37. Daniel Santbech, Problematum astronomicorum et geometricorum sectiones septem (Basel, 1561).

  Fig. 51          Fig. 52

All the many varieties of sights and levels only had a practical purpose if the gunner knew the relation between elevation and range for the guns under his command. From Tartaglia's first publication on artillery onwards, such tables of 'randons' were promised and printed. Yet the precise nature of the shot's trajectory remained a thorny issue for mathematicians from the 16th to the 18th centuries, and beyond. Tartaglia had adapted the terms of academic natural philosophy to offer his 'new science' of artillery and Galileo announced the parabolic nature of the projectile's motion in his own 'new science' of falling bodies. Attempts to incorporate the problematic effects of air resistance led to increasingly sophisticated mathematical treatments in the later 17th and 18th centuries, but these rapidly outstripped the reach of ordinary gunners.

Accounts of ballistics based on Tartaglia remained standard in gunnery manuals long after alternative notions were available. However his views were not uniformly adopted by early practitioners. Some authors, such as father and son Leonard and Thomas Digges (catalogue no. 45), explicitly rejected Tartaglia's ideas. Other authors, such as Daniel Santbech, seem not to have been aware of his writings.

Santbech's discussion shows how quickly artillery became a subject of learned discourse as well as practical art, since his account appears in a more general mathematical text encompassing astronomy, sundials, surveying, and levelling for water courses.
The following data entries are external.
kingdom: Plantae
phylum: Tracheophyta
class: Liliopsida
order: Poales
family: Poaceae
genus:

He sets out to investigate gunnery theoretically on the firm foundations of geometry, quoting Euclid and Ptolemy in the Greek, while using the geometrical quadrant discussed elsewhere in his text as the necessary instrumental accompaniment.

At first glance his illustrations of straight-lined trajectories with abruptly acute angles appear absurd. However, they are depicted for calculating convenience rather than graphic realism. Santbech acknowledged that a cannon ball would not fly in a straight line and then suddenly fall directly to the ground. He substituted a straight line for the actual path of the shot so that he could create a right-angled triangle from which ranges were computed with the help of a table of sines.